Pendant les premiers jours après avoir ramassé une spore fongique, une mouche des fruits infectée semble normale. Mais à l’intérieur de son corps, le champignon se développe, s’emparant du cerveau et du système nerveux central de la mouche et se nourrissant de son corps gras, le tissu où les insectes stockent les nutriments et l’énergie.
Au crépuscule du quatrième ou du cinquième jour, la mouche des fruits cesse de voler et commence à se comporter de manière erratique, par exemple en grimpant et en descendant les cure-dents qu’Elya met dans les flacons où elle garde les insectes infectés.
Ensuite, la mouche monte au sommet du cure-dent, un comportement qu’Elya et d’autres scientifiques appellent « sommet. »
« Peut—être que le champignon puise dans les circuits gravitactiques des mouches – des neurones qui les font grimper », a déclaré Elya.
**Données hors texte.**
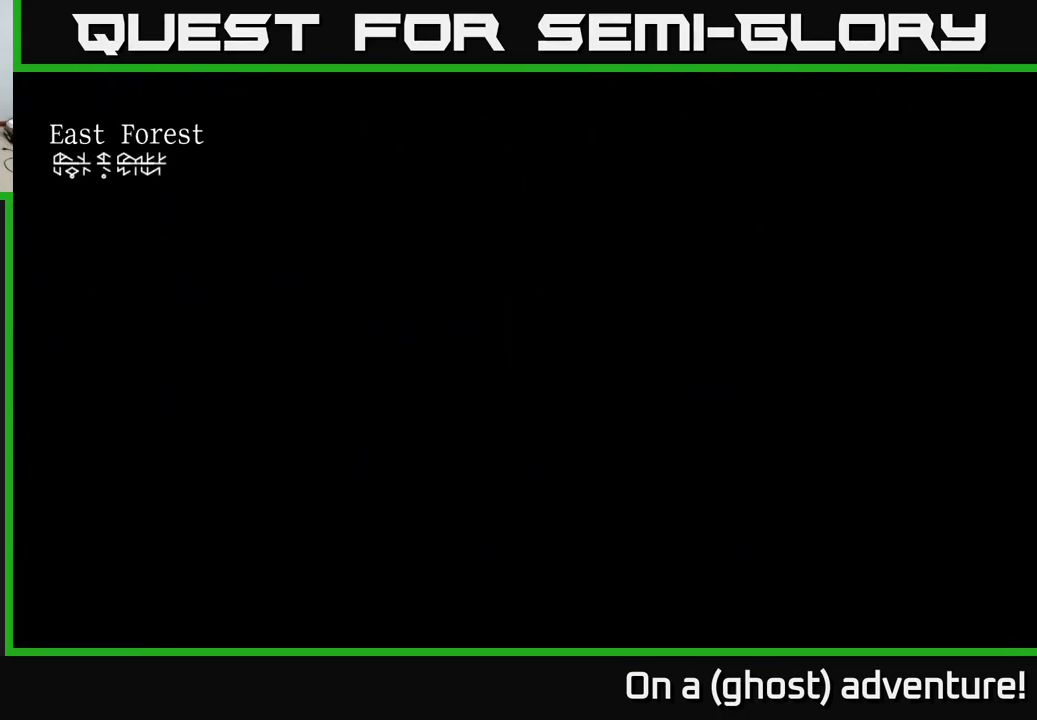
{"buttons": [], "left_stick": "center", "right_stick": "center", "events": []}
Dans une torsion inhabituelle, la mouche étend ensuite sa partie buccale vers le bas, et un peu de liquide s’écoule et colle la mouche à la surface sur laquelle elle se tient. Les chercheurs pensent que les gouttelettes sont constituées de champignons, bien qu’Elya ait déclaré qu’il n’était pas clair si le champignon était intrinsèquement adhésif ou s’il se rendait collant pour que la mouche reste coincée.
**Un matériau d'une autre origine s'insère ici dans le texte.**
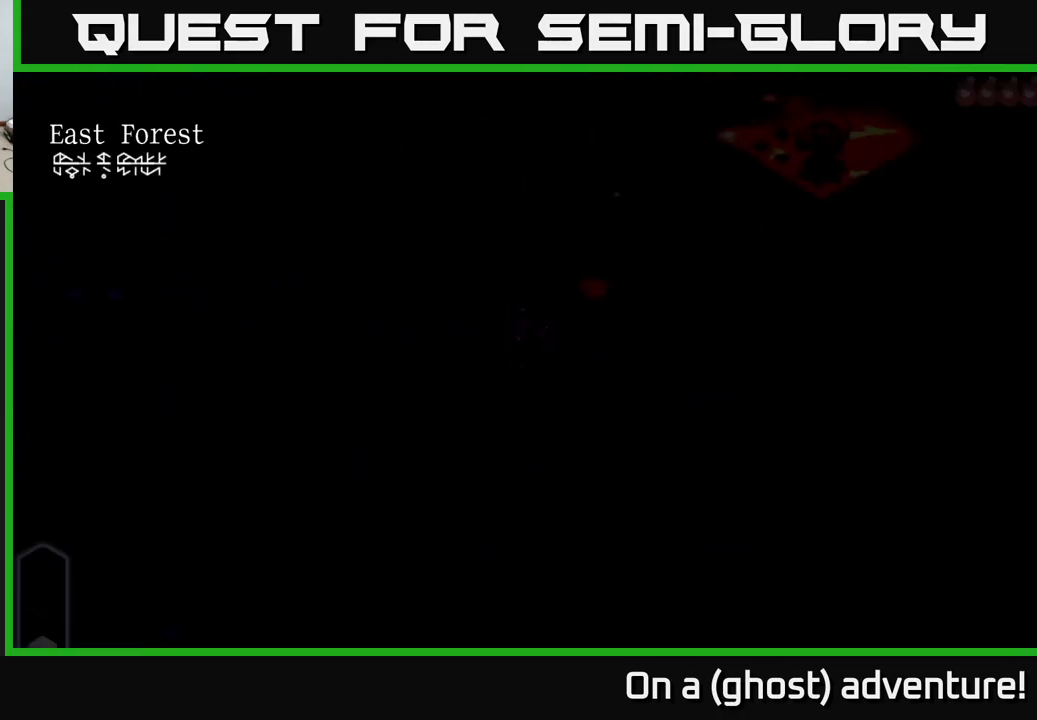
{"buttons": [], "left_stick": "center", "right_stick": "center", "events": []}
Au cours des 10 minutes suivantes, les ailes de la mouche montent en petits éclats jusqu’à ce qu’elles pointent vers le haut. Parfois, cela se produit plus rapidement. Et puis il meurt figé dans cette pose réaliste.
Peu après, un champignon spongieux blanc suinte de son abdomen. Lorsque le champignon est sorti, la mouche ressemble à une boule de coton qui s’était développée sur le bas du corps. Ce goo blanc est composé de centaines de petites protubérances en forme de sucette appelées conidiophores, qui lancent chacune une spore microscopique en forme de cloche à grande vitesse.
Ces spores sont la prochaine génération de champignons. Ils ont besoin d’entrer dans une autre mouche pour grandir. Mais pourquoi une mouche saine traînerait-elle autour d’une mouche morte? Mullens a constaté que dans les fermes laitières et avicoles, les mouches domestiques infectées mouraient au crépuscule à l’extrémité fraîche de l’étable — le champignon préfère les températures plus basses.
Le matin, les mouches vivantes se réchauffaient aux premiers rayons de soleil, qui tombaient là où les mouches sont mortes la veille. Le champignon avait passé toute la nuit à tirer des spores. Le matin venu, ces spores ont commencé à tirer des spores secondaires qui infectaient les mouches vivantes venues se réchauffer.
La précision de l’horloge du champignon était « très soignée », a-t-il déclaré.
Les scientifiques pensent que faire pointer les ailes de la mouche vers le haut aide le champignon à propager ses spores. Si la mouche montait assez haut, les spores pourraient être dispersées par le vent. Et il y a un bonus supplémentaire pour le champignon en gardant les ailes de la mouche vers le haut. Chez les mouches domestiques, les scientifiques ont observé des mâles s’accoupler avec des cadavres de femelles infectées.
« Je pense que les grosses femelles sont particulièrement attrayantes pour les mâles », a déclaré Mullens. Ces mâles emportent des spores et les répandent.
Dans la nature, Entomophthora muscae peut être mortel pour de grands groupes de mouches à l’automne, lorsque les températures plus fraîches que le champignon préfère ont commencé.
Mais ne vous inquiétez pas, le champignon ne fait pas de mal aux humains.
« Il est très peu probable qu’un champignon similaire puisse zombifier les gens », a déclaré Elya. « Non seulement nous courons beaucoup plus chaud qu’une mouche moyenne, mais nous pouvons contrôler notre température corporelle pour tuer les envahisseurs. Nous avons également un système immunitaire adaptatif, qui est bon pour amplifier les réponses à des envahisseurs spécifiques. »
Mullens et d’autres chercheurs ont essayé de comprendre comment le champignon pourrait être utilisé comme lutte biologique contre les mouches dans les maisons et les fermes. Mais les spores sont de courte durée, fragiles et difficiles à cultiver en laboratoire, ce qui a rendu impossible leur mise en bouteille et leur utilisation comme insecticide. Et une mouche domestique vit à peu près aussi longtemps qu’il faut au champignon pour incuber de toute façon.
« Il existe des moyens beaucoup plus efficaces de tuer les mouches, et plus rapidement », a déclaré Mullens.
Pourtant, les chercheurs imaginent des moyens de mettre ce tueur de mouches au travail pour les humains. Un scénario possible serait de planter les cadavres de mouches couvertes de champignons dans une ferme alors qu’elles crachent encore des spores et attirent les mouches vivantes avec des appâts nauséabonds.